Among other women who’ll appear on the show this year are St. John Ambulance CEO, Glenda Janes, and well-known Canadian philanthropist, Elinor Gill Ratcliffe. Gill Ratcliffe is known for her donations to multiple cultural institutions and charities. She explains why she decided to give away so much of her wealth.
Author and playwright, Robert Chafe, joins us to talk about, among other topics, his stage adaptation of Wayne Johnston’s novel, “The Colony of Unrequited Dreams.”
Theatre is a main subject when we host actor, Philip Goodridge. Goodridge has appeared in many local productions, especially musicals. Recently he turned his hand back to playwriting. He’ll tell us what first sparked interest in penning his own plays.
Singer, Chris LeDrew, appears to give us a glimpse into his life as a musician, songwriter, teacher and photographer. Dr. Ian Sutherland – another guest with qualifications in music and education – is the Dean of the School of Music at MUN. He’ll talk about his experience as a music educator in Europe and about the new challenges ahead of him here in Newfoundland and Labrador.
In addition to the mouth watering entrées we’ll prepare with our guests, we’ve invited chefs from over a dozen different St. John’s restaurants to prepare an appetizer or dessert on each episode.

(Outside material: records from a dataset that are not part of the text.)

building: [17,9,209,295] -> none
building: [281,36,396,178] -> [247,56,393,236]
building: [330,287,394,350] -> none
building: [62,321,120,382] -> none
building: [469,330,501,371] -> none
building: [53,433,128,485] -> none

Jamil Hossain of NJ’s Kitchen makes fushka, a “traditional Bangladeshi or Indian subcontinental street food.” A deep-fried shell, made from semolina dough, is filled with cooked yellow peas, tamarind sauce, shredded egg, cilantro and lemon zest. It’s seasoned with five-spice, sugar and salt. You pop one entire fushka in your mouth and it creates an explosion of flavours and textures.
Restaurateur and musician, Bob Hallett, of Tavola shows up determined to demonstrate an easy dessert, as he puts it, “that’s gonna say to your guests, I tried.” It’s a French style pear tart made with puff pastry, pears, butter, sugar and marmalade. Hallett reveals himself to be a very good cook, as well as entertainer.

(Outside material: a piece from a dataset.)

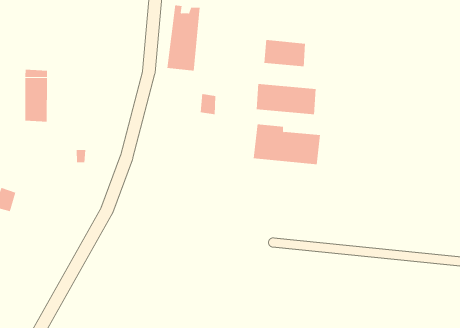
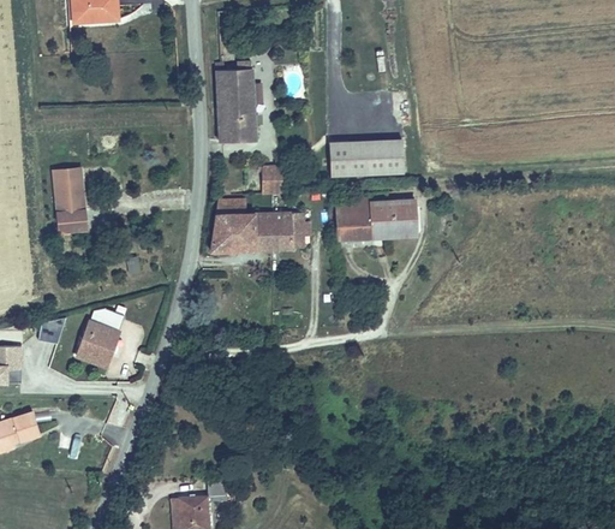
building: [264,39,305,67] -> none
building: none -> [214,197,306,251]
building: none -> [74,304,124,363]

Kevin Chitray, chef at YellowBelly Restaurant, is from Mauritius, an island in the Indian Ocean. He makes eggplant and potato fritters, explaining, “this fritter is very common in my country and we serve it with coriander, onion, tomato and chili chutney.”
Tak Ishiwata, owner and chef of Basho makes one of his favourite home comfort dishes, a Chinese noodle soup called, Tong Mein. It includes noodles, chicken stock, a variety of vegetables and a key ingredient, bacon. He confirms, “it’s easy to prepare at home and all of the ingredients are locally available at any grocery store.”
Mark McCrowe, who plans to open a southern style BBQ restaurant, slow cooks a full pork shoulder known as, Cochinita Pibil. It’s made with a marinade featuring achiote paste – a mixture of annatto seeds and a variety of herbs and spices. The result is a spicy, succulent hunk of the most delicious meat you’ll ever taste.
Mixologist, Sheldon O’Neill, returns to make another of his original cocktails. This time it’s a drink he developed for Basho called, Cloud 9. O’Neill tells us, “it’s basically a vodka based drink using fresh muddled black peppercorns, star anise and some fresh strawberries. It’s given some fresh lemon juice and a turbinado simple syrup and then finished off with a Calpico float.” (Calpico is a Japanese soft drink. In this case it’s the milk flavoured, non-carbonated variety.)
Making a tenth season of “One Chef One Critic” wasn’t something we could have imagined back in 2007 when the seed of an idea for a series evolved, yet here we are, with 14 brand new episodes ready to go. Special thanks to all of you who’ve watched the show these past 10 years and to all the companies and organizations who’ve supported us. We hope you enjoy what comes Sunday night and following Sunday nights this fall and winter.